■ PASSAGE PROVIDED
These arguments sound pretty good. The only problem is that predictions on which direction oil prices are headed invovle too many variables and predicting all these variables at the same time is not an easy thing to do.
On several occasions in the past, well renowned experts have ended up with eggs on their face while trying to predict the price of oil. In January 1974, the Organization of Petroleum Exporting Countries (OPEC) raised the price of oil to $11.65 per barrel. This was after OPEC’s economic commission had determined that the price of oil should be $17 per barrel.
It was around then that the economist Milton Friedman wrote in a column in the
Newsweek magazine where he predicted that “the Arabs … could not for long keep the price of crude at $10 a barrel.”
By early 1981, the price of oil had risen to $40 a barrel. A spate of reasons including the politics of the Middle East were responsible for this rise. Other than the politics of the Middle East, in April 1977, the Central Intelligence Agency (CIA) of the United States had come up with a highly influential report which predicted that the growth of the world oil demand would soon outpace production.
This was primarily because of constraints on the OPEC production. The Soviet Union, another big oil producer, would reach its peak soon. This meant that by the mid-1980s, oil would become very scarce and expensive, the report pointed out.
Customers, including some of the biggest international oil companies, were queuing up to buy oil. The report succeeded in generating sufficient paranoia among the oil-consuming nations as well as the big oil-producing companies. Hence, they wanted to buy as much oil as they could.
All the doomsday predictions regarding the price of oil turned out to be wrong. By 1983, the average OPEC price had fallen to $28 per barrel leading to some members of OPEC offering additional hidden discounts in an attempt to boost their stagnating sales.
By 1986, the price of oil was quoting again at $10 a barrel, proving the CIA prediction to be all wrong. Milton Friedman, though, was right about the price in the end. And Friedman would write a “I told you so” column in
Newsweek which appeared on March 10, 1986, titled “Right at Last, an Expert’s Dream.” This, of course, was in jest. As Friedman confessed, “Timing, as well as direction, is important…I had expected the price of oil to come down far sooner.”
What this tells us is that it is very difficult to predict the long term direction of the price of oil. One reason why oil prices have not risen in the recent past despite the rise of Islamic State of Iraq and Syria (ISIS) is because the outfit has not been able to move into the southern part of Iraq where a major part of the country’s oil is produced. Southern Iraq is dominated by the Shias who do not support the ISIS.

■ GOAL OF THE EXERCISE
From the passage on oil price forecasts, reproduce word for word the portion that opens with the words containing "On several occasions" and closes with "be $17 per barrel.".

■ DATASET ROWS

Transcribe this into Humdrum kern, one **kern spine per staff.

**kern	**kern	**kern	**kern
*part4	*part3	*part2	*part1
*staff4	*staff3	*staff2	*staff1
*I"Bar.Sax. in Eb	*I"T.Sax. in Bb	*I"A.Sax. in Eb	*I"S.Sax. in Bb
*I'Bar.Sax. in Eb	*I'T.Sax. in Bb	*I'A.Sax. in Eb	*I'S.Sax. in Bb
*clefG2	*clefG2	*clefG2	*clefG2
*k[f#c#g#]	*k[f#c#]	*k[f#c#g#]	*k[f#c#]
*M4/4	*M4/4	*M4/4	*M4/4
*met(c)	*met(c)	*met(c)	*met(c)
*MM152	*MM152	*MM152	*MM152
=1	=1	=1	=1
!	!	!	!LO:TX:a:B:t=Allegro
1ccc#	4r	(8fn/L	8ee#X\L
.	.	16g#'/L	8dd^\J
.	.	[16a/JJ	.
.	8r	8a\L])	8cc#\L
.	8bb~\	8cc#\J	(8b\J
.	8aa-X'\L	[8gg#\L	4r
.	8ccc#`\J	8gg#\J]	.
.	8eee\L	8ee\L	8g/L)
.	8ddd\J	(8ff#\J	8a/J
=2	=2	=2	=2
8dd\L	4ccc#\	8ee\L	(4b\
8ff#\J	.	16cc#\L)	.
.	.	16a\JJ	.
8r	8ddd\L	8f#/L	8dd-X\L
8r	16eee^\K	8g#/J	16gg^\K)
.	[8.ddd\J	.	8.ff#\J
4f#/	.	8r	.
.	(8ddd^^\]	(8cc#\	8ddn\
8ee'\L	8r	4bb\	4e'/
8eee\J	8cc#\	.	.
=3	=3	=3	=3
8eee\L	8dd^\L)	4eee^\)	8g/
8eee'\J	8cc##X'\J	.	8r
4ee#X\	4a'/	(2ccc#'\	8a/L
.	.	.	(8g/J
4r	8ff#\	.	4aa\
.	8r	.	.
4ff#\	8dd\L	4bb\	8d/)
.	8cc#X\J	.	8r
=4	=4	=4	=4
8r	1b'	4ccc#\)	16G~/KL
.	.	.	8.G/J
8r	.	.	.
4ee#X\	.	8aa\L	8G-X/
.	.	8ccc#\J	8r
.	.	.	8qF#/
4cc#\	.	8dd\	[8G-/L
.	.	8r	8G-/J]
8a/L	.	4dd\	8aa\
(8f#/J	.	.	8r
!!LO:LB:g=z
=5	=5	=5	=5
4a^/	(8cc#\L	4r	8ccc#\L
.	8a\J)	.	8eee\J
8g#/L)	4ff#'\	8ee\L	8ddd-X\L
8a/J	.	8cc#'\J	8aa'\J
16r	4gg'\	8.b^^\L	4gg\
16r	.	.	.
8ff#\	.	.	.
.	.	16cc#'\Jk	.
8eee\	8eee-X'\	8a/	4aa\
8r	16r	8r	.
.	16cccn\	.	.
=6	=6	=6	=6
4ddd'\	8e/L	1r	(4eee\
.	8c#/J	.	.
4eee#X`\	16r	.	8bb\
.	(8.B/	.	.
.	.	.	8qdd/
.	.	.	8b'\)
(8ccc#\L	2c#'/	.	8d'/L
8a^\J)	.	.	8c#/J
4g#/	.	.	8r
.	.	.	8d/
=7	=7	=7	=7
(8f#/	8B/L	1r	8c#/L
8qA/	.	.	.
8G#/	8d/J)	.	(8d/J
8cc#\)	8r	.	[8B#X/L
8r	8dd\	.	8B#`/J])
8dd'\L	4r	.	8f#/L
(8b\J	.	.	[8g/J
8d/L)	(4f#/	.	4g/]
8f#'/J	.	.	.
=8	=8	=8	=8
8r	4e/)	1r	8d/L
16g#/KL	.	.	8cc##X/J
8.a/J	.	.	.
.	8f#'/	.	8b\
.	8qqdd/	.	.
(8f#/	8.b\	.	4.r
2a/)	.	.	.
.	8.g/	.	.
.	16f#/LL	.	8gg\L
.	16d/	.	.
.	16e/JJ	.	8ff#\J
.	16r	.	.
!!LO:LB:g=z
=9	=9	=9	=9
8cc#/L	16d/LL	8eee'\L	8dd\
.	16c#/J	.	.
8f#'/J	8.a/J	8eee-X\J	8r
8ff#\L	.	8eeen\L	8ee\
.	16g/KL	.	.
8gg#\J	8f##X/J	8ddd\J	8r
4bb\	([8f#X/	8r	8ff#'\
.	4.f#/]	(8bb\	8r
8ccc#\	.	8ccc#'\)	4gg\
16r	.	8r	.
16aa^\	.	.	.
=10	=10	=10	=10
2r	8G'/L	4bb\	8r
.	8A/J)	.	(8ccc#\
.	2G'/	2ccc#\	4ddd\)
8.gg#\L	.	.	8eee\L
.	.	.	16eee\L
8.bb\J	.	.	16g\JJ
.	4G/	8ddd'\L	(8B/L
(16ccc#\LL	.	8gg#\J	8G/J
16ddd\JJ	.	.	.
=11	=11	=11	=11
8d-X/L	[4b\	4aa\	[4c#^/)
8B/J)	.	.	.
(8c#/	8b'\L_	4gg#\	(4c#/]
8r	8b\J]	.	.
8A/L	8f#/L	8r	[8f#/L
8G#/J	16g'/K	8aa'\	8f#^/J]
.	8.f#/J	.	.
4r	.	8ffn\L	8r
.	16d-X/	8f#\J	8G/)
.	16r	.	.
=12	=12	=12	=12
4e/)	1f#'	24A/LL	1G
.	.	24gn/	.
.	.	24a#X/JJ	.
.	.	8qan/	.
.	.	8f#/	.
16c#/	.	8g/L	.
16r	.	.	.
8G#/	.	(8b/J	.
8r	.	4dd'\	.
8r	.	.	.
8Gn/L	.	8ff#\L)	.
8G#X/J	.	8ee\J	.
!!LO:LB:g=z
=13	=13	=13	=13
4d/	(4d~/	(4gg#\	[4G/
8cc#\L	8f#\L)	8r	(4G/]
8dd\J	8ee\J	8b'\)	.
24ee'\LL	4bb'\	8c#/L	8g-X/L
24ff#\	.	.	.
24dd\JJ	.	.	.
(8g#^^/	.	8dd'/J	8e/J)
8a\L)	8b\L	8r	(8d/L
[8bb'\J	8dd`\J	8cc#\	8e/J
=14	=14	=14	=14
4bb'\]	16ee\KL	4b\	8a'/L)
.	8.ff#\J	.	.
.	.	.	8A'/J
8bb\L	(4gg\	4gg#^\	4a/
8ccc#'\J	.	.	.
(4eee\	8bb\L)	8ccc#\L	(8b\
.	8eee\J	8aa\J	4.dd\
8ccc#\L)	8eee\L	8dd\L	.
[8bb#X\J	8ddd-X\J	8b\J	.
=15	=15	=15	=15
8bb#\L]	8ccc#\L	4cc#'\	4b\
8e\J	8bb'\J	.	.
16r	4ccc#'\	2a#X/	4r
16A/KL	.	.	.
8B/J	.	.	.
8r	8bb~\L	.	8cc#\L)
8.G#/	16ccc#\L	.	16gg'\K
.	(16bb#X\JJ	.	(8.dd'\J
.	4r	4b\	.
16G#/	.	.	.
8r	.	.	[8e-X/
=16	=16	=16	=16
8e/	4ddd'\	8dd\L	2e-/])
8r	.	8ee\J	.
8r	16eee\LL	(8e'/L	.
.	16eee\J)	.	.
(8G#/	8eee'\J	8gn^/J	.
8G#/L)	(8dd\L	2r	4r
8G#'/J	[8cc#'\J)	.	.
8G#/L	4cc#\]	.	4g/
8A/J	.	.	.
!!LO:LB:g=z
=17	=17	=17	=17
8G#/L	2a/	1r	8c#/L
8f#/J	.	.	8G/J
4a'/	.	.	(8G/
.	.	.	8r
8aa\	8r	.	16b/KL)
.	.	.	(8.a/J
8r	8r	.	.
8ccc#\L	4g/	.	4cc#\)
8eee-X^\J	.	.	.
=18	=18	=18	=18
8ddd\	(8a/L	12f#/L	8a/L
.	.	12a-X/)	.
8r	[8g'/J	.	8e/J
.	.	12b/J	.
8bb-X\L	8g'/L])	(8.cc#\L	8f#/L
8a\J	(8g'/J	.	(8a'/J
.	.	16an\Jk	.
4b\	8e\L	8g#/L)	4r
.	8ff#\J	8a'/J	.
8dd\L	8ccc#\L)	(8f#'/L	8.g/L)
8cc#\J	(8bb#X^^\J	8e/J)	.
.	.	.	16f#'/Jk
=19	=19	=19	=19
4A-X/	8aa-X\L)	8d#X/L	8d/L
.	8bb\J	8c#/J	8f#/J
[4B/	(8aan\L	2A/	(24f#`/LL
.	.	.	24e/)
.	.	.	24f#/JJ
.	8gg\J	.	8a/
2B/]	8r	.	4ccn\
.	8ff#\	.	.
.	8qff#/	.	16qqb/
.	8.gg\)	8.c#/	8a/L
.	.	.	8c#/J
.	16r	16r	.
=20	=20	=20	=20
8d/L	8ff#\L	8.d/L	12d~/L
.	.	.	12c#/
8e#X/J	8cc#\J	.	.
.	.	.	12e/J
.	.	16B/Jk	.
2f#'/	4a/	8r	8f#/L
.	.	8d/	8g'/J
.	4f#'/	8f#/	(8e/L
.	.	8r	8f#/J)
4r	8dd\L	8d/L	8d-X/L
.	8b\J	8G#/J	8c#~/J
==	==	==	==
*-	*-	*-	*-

■ EXPECTED ANSWER
On several occasions in the past, well renowned experts have ended up with eggs on their face while trying to predict the price of oil. In January 1974, the Organization of Petroleum Exporting Countries (OPEC) raised the price of oil to $11.65 per barrel. This was after OPEC’s economic commission had determined that the price of oil should be $17 per barrel.